Gather every line of the entries that includes the word "Calculating".
Start of Provided data
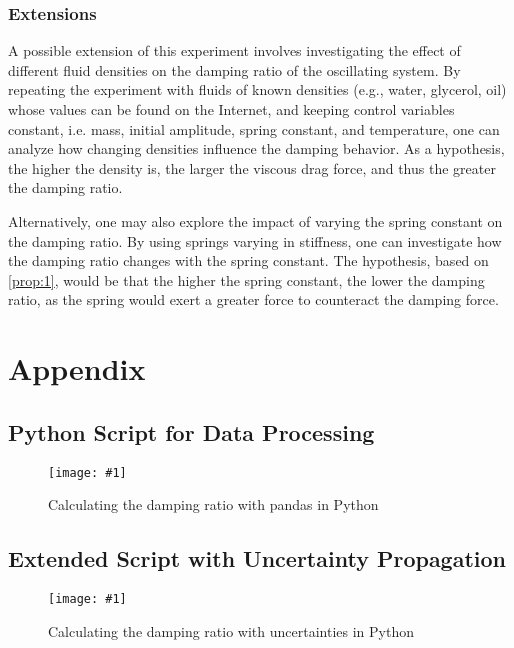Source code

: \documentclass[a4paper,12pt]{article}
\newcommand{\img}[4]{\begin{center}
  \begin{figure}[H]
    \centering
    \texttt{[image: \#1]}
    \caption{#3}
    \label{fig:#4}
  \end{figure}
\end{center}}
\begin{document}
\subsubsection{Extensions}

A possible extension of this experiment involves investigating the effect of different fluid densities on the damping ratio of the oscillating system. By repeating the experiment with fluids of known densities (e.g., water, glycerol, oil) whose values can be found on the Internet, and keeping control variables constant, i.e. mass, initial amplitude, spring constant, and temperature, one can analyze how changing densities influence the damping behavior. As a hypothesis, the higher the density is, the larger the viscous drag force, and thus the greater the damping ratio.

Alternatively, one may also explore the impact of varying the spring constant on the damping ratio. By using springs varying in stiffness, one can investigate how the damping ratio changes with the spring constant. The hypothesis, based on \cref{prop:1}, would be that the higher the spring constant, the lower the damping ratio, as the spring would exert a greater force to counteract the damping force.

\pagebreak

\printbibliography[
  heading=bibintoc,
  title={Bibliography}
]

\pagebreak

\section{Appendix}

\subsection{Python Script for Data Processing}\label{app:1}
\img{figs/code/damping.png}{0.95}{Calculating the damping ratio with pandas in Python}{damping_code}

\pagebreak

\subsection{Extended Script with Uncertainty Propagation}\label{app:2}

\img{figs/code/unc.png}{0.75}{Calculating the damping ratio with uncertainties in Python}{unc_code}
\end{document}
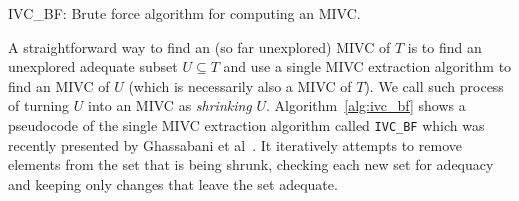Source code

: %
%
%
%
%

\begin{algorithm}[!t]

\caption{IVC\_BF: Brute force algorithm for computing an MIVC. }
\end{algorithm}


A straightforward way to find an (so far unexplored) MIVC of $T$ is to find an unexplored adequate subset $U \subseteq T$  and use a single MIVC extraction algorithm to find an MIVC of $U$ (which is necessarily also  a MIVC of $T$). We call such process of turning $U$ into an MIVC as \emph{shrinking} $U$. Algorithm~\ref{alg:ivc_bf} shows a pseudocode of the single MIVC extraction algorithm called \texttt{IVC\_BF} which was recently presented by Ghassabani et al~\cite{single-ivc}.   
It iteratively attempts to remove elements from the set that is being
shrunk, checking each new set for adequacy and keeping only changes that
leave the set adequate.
End of Provided data
Your solution:
\img{figs/code/damping.png}{0.95}{Calculating the damping ratio with pandas in Python}{damping_code}
\img{figs/code/unc.png}{0.75}{Calculating the damping ratio with uncertainties in Python}{unc_code}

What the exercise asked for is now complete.